Dachtet ihr, dass Berlin immer noch den Ton angibt was Startups betrifft? Falsch, denn NRW hat aufgeholt laut dem “Startup Monitor” und sich an die Spitze gesetzt, mit 19% aller Gründungen im Vergleich zu Berlin mit 15,8% in 20181, davon kamen 11,2% aus der Metropole Rhein Ruhr. Berlin verlor zum Vorjahr 1%.
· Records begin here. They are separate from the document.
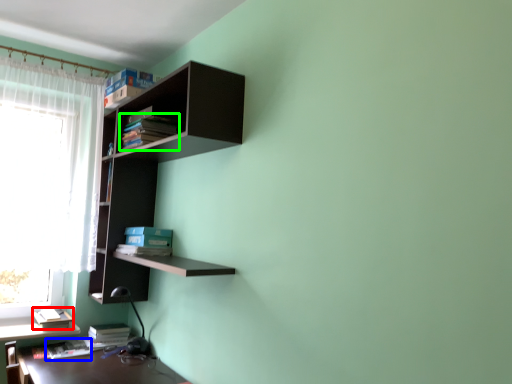
Question: Which is nearer to the book (highlighted by a red box)? book (highlighted by a blue box) or book (highlighted by a green box).

Choices:
 (A) book
 (B) book

Answer: (A)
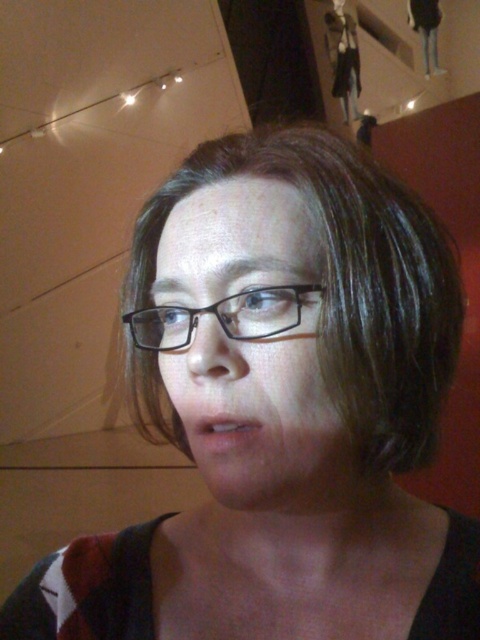
Between matte black glasses at center and black plastic glasses at center, which one is positioned lower?

Positioned lower is matte black glasses at center.

Between matte black glasses at center and black plastic glasses at center, which one has less height?

Standing shorter between the two is black plastic glasses at center.

Describe the element at coordinates (263, 419) in the screenshot. I see `matte black glasses at center` at that location.

At what (x,y) coordinates should I click in order to perform the action: click on matte black glasses at center. Please return your answer as a coordinate pair (x, y). Looking at the image, I should click on (263, 419).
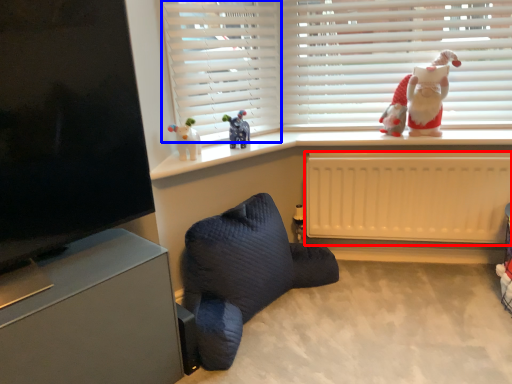
Question: Which object is closer to the camera taking this photo, radiator (highlighted by a red box) or curtain (highlighted by a blue box)?

Choices:
 (A) radiator
 (B) curtain

Answer: (B)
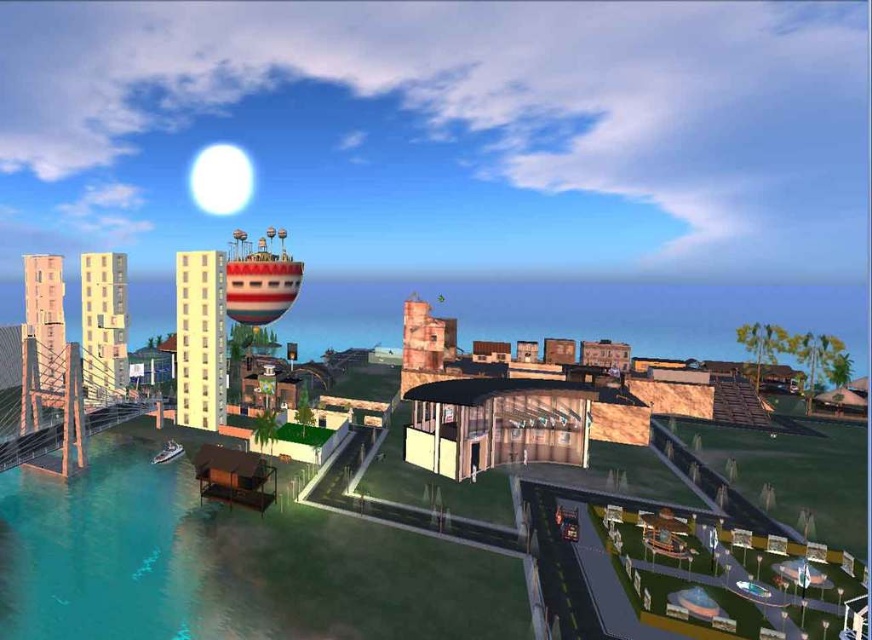
Question: Based on their relative distances, which object is farther from the metallic silver boat at lower left?

Choices:
 (A) clear blue water at lower left
 (B) striped fabric water tower at upper center

Answer: (B)

Question: Which point appears farthest from the camera in this image?

Choices:
 (A) 366,637
 (B) 261,246
 (C) 168,452

Answer: (B)

Question: From the image, what is the correct spatial relationship of clear blue water at lower left in relation to metallic silver boat at lower left?

Choices:
 (A) above
 (B) below

Answer: (B)

Question: Is clear blue water at lower left further to the viewer compared to metallic silver boat at lower left?

Choices:
 (A) yes
 (B) no

Answer: (B)

Question: Estimate the real-world distances between objects in this image. Which object is farther from the metallic silver boat at lower left?

Choices:
 (A) clear blue water at lower left
 (B) striped fabric water tower at upper center

Answer: (B)

Question: Where is clear blue water at lower left located in relation to striped fabric water tower at upper center in the image?

Choices:
 (A) above
 (B) below

Answer: (B)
Ein paar Beispiele findet ihr hier: https://www.gruenderszene.de/galerie/startups-aus-dem-ruhrgebiet

Kommt dieser Vibe auch hier an? Langsam aber sicher, merke ich einen Wandel der durch unsere Städte treibt. Es gibt hier extrem viele Projekte, welche die Städte/Bauherren planen. Sei es die “Freiheit Emscher”2, “Essen 51”3, oder “Mark 51/7”4 in Bochum. Zig Neubausiedelungen, moderne Verkehrsführungen, E- und Hybrid-Fahrzeuge, tolle Einkaufsmöglichkeiten und immer noch viel zu entdecken. Es bewegt sich was, wenn auch nur langsam. Aber das ist auch in Ordnung. Man kann nicht eine große Region von heute auf morgen umkrempeln. Dazu fehlte in der Vergangenheit dann wohl auch etwas die Weitsicht von einigen Politikern. Tatsächlich hätte das schon viel früher anfangen müssen, damit wir wieder mehr Industrie & Gewerbe in die Städte ziehen. Wenn wir aber alle immer nur jammern und meckern, wird sich nichts ändern. Man muss seiner Region/Stadt eine Chance geben.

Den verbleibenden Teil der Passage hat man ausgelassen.